Of the lines listed below, return exactly those that run from the line containing "pinky mcp: (478, 764)" through the line containing "thumb ip: (409, 693)", both included.
[Opening Provided information section]
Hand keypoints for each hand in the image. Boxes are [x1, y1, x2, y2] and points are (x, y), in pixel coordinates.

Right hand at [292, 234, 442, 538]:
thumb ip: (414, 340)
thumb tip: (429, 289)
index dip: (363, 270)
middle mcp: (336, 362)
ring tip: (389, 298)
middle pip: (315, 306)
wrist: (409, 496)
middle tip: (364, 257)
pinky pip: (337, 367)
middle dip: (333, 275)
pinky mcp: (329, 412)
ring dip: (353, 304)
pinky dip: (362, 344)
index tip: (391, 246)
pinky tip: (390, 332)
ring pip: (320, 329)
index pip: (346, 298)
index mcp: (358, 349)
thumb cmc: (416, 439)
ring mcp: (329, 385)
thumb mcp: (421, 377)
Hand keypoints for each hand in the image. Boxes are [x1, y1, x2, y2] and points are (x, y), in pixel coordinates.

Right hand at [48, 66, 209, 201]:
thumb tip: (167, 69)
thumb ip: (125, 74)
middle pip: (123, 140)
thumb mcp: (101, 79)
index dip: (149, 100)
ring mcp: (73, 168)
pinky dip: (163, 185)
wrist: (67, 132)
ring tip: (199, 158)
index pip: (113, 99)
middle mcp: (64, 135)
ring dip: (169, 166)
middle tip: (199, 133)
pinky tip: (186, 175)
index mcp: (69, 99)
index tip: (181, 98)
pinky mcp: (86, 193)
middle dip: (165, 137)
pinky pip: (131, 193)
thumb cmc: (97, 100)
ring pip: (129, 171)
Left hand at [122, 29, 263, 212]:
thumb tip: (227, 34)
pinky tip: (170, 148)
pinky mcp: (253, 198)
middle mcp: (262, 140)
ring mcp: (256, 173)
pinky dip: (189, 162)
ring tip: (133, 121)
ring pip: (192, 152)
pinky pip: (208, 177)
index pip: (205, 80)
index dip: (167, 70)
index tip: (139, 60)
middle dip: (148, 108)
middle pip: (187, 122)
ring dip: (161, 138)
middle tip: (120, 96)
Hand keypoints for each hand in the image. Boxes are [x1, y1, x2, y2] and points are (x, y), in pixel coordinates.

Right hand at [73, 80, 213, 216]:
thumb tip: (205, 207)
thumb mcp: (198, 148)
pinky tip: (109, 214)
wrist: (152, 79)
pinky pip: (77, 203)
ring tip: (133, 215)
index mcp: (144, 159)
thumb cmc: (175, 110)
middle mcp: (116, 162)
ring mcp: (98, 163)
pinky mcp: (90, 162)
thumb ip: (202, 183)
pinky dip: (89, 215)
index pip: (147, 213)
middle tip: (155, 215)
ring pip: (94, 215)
[Closing Provided information section]
[Opening Provided information section]
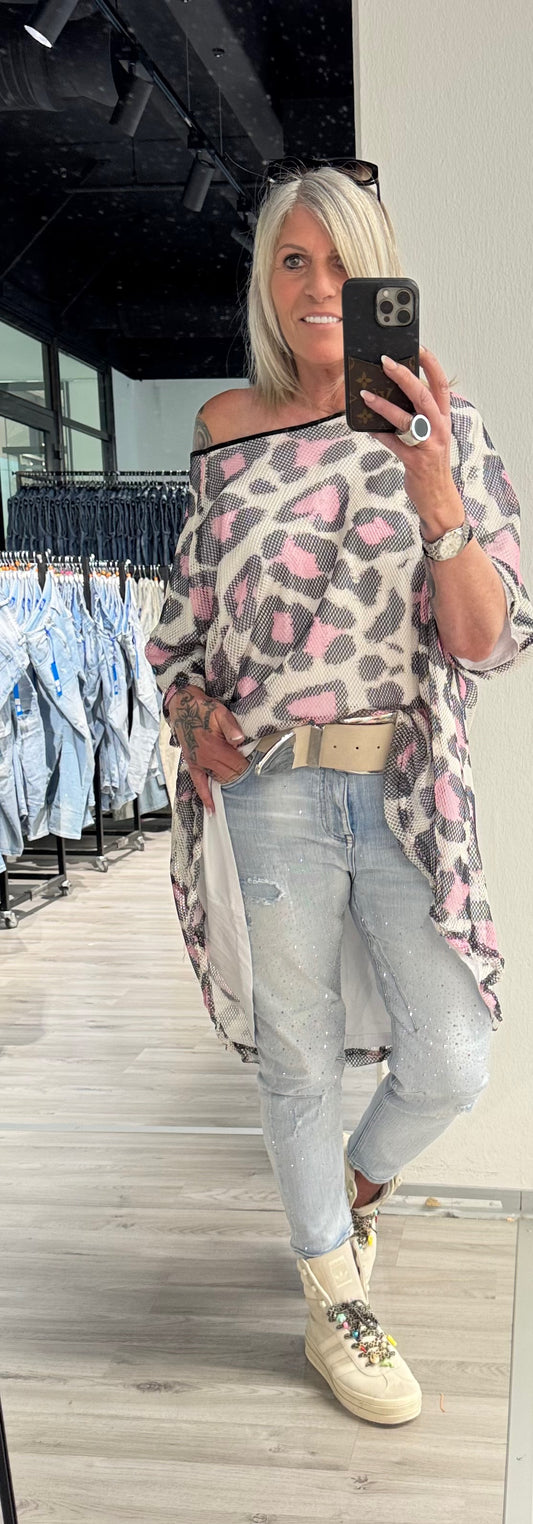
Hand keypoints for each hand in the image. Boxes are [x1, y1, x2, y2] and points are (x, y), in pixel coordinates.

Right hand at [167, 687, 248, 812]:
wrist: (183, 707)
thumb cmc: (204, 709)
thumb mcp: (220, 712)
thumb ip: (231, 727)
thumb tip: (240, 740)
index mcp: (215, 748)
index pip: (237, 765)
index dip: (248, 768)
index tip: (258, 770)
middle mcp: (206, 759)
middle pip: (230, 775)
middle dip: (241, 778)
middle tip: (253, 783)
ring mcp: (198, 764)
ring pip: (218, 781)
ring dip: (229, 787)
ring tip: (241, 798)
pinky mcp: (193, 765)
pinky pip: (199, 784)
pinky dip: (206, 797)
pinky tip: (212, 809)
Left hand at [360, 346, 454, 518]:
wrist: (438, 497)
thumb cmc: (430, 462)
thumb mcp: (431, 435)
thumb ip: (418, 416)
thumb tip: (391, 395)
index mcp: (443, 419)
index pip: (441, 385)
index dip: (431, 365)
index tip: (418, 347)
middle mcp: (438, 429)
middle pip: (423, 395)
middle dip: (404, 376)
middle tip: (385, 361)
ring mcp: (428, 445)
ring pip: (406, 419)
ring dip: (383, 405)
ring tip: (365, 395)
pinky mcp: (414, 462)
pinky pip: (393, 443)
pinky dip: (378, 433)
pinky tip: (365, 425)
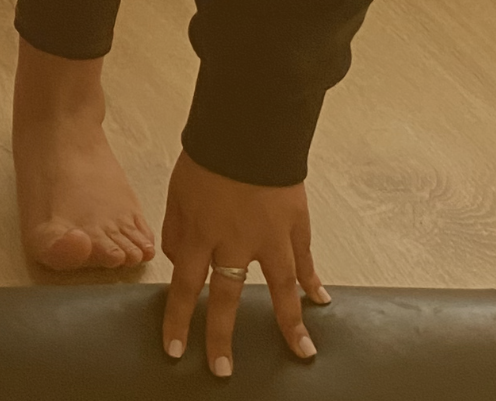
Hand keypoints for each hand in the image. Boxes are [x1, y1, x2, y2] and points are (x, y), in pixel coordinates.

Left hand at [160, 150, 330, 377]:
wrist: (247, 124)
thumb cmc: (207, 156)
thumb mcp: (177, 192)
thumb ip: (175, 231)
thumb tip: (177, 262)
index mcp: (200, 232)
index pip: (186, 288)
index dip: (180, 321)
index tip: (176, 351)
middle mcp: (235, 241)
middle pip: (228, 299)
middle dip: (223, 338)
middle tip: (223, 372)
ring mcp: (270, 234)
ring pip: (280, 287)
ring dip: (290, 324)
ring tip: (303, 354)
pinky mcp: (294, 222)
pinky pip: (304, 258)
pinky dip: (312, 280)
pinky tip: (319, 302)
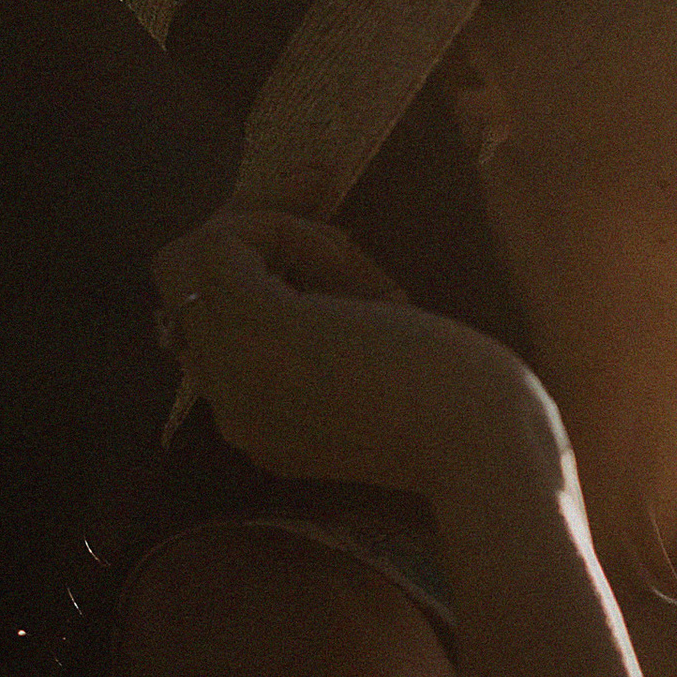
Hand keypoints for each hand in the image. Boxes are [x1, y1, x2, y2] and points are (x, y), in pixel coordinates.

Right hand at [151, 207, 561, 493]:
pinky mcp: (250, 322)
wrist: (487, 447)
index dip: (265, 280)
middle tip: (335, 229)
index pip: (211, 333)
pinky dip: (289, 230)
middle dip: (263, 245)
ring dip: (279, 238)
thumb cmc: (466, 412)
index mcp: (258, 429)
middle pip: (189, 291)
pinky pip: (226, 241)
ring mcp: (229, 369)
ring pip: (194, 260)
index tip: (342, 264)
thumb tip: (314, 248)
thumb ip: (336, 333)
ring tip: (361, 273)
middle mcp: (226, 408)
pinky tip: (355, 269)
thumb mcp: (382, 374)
[Closing Provided information section]
[Opening Provided information section]
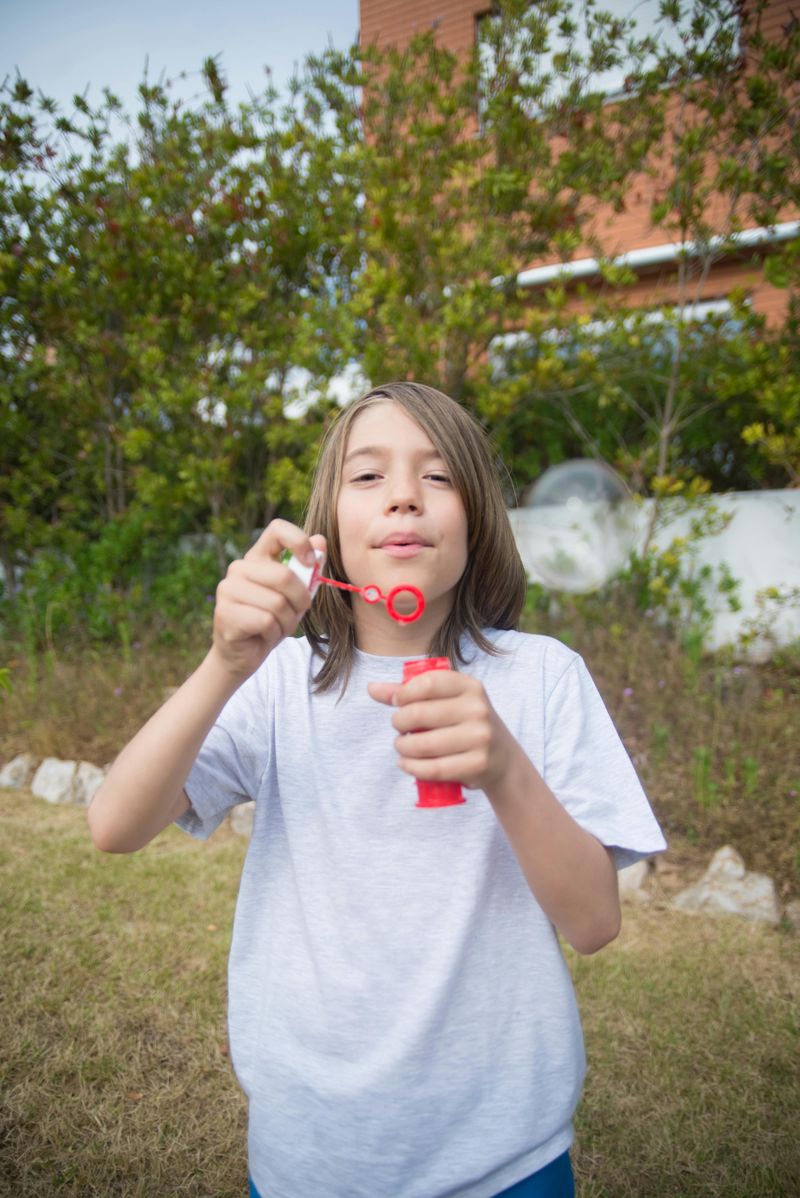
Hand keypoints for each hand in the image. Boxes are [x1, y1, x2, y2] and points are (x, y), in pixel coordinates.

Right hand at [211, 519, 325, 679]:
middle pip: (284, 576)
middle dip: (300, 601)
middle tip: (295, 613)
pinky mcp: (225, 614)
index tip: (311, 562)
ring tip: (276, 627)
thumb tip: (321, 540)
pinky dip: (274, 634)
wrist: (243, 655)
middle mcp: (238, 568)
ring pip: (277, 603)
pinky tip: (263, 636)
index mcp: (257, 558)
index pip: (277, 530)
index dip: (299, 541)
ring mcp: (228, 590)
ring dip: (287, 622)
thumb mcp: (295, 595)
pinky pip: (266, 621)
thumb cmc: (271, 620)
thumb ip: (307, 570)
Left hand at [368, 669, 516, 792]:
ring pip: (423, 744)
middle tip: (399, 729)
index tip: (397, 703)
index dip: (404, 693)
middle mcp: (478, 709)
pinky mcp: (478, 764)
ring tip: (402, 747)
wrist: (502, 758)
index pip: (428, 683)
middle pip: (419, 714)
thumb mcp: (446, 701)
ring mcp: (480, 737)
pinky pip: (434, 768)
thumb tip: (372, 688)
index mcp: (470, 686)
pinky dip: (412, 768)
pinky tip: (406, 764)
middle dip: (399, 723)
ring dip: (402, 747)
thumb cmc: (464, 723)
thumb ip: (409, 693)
[Closing Provided information section]
Answer:
pinky mcp: (478, 764)
ring tip: (402, 747)
wrist: (502, 758)
index pip: (428, 683)
middle pip: (419, 714)
thumb mcp: (446, 701)
ring mcp: (480, 737)
pinky pip: (434, 768)
thumb tip: (372, 688)
index mcp: (470, 686)
pinky dip: (412, 768)
pinky tip: (406, 764)
middle dip: (399, 723)
ring dip: (402, 747)
thumb cmc: (464, 723)
thumb ip: (409, 693)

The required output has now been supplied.